Vingroup’s founder, Pham Nhat Vuong, Vietnam’s richest man, has pledged to invest $2 billion of his own money into the car division and Vingroup has poured hundreds of millions of dollars into VinFast by issuing international bonds and selling off stakes in other units.

But expansion over the years has pushed up Vingroup’s debt and losses at some of its ventures have squeezed its cashflow. To turbocharge its growth, VinFast will need more cash. The company is looking at tapping into a funding frenzy in the United States, where investors, including some of the world’s biggest money managers, have poured billions into auto startups via blank-check companies known as special-purpose acquisition companies or SPACs.

Three sources with direct knowledge of the plans said VinFast was leaning towards a SPAC, although Van Anh declined to comment on when or how the company would generate funding in the United States.
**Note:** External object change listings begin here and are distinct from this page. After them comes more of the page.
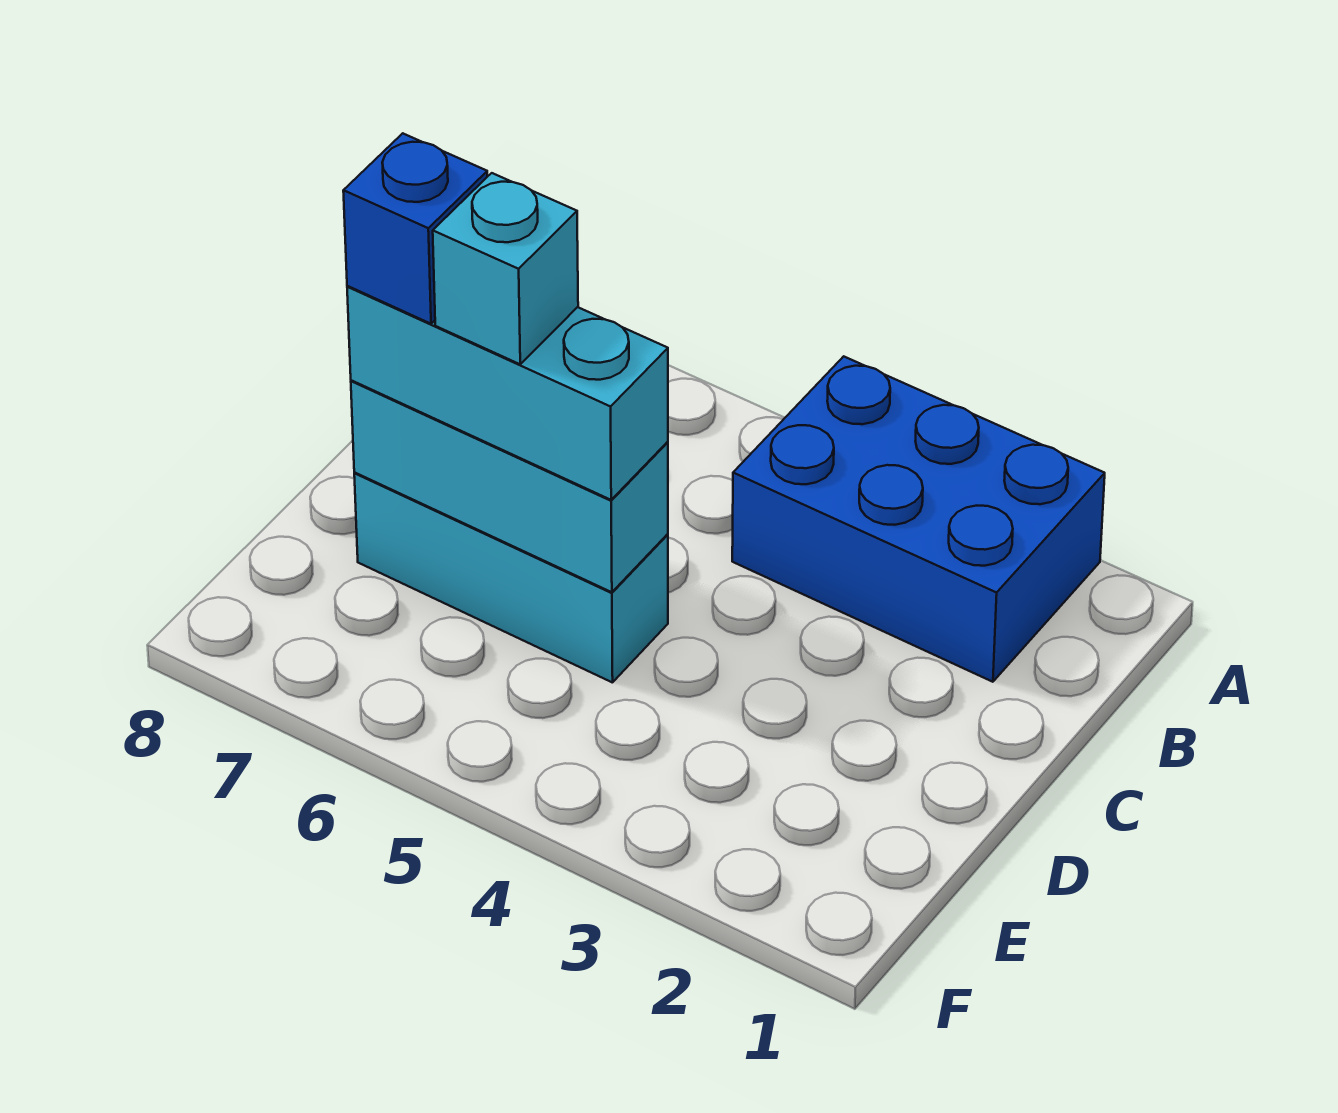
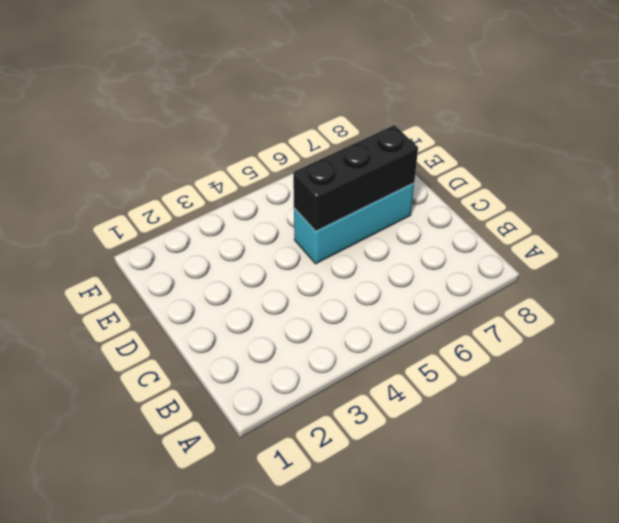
black brick D5:D7 level 2 -> cyan brick D5:D7 level 2
none -> blue brick A2:B4 level 1
none -> cyan brick D5:D7 level 3

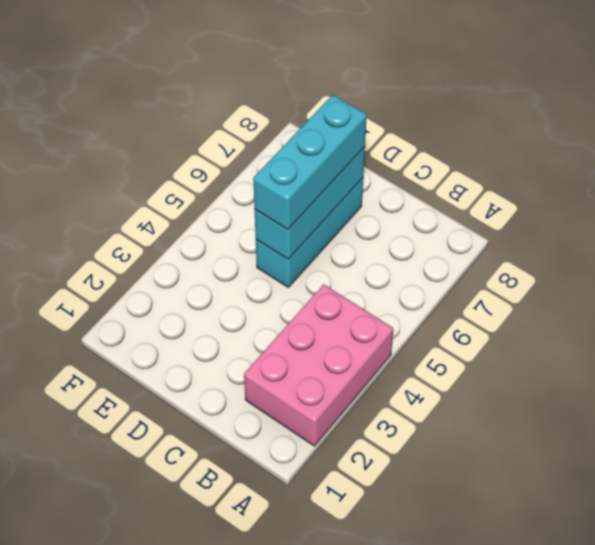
pink brick A2:B4 level 1 -> blue brick A2:B4 level 1
none -> cyan brick D6 level 4
none -> blue brick D7 level 4

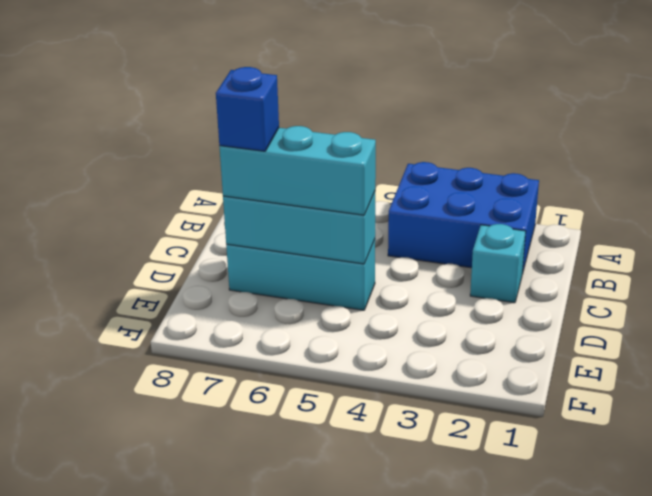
cyan brick C2 level 1 -> cyan brick D6 level 4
Officials from the U.S. Securities and Exchange Commission will visit Vietnam soon to meet with Vingroup executives about its efforts to list, two separate sources said. If VinFast does list in the United States it will be the first Vietnamese company to do so. “When it happens, how it happens, whether by SPAC or by another method, we’ll make the right decision at the same time,” said Van Anh.

There are hundreds of SPACs searching for companies to take public and investors are desperate to identify the next Tesla, whose stratospheric market rally has made Musk one of the world’s richest men.
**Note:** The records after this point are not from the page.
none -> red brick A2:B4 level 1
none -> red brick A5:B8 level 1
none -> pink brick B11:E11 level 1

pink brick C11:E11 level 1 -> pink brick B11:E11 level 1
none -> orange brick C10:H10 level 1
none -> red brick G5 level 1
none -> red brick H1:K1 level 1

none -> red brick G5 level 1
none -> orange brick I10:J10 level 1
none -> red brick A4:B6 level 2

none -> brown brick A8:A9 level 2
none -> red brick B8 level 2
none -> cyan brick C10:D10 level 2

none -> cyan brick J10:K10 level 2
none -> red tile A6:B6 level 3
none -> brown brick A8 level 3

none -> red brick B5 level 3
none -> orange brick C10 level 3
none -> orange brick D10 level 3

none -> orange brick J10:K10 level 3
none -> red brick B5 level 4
Nio, which made a net loss last year of $860 million, has a market cap of around $67 billion, according to its New York stock listing and sold just under 44,000 cars last year, close to what VinFast is targeting in the United States.

A stream of EV-related startups notched up multi-billion dollar valuations last year despite not having products ready to sell but their shares have taken a knocking recently.

VinFast likes to distinguish itself from other EV startups.

“If you look at some of the SPAC deals that already happened, they do not really have what we currently have,” said Van Anh.

“Even if we don’t have a product in the world market, we have the products here.”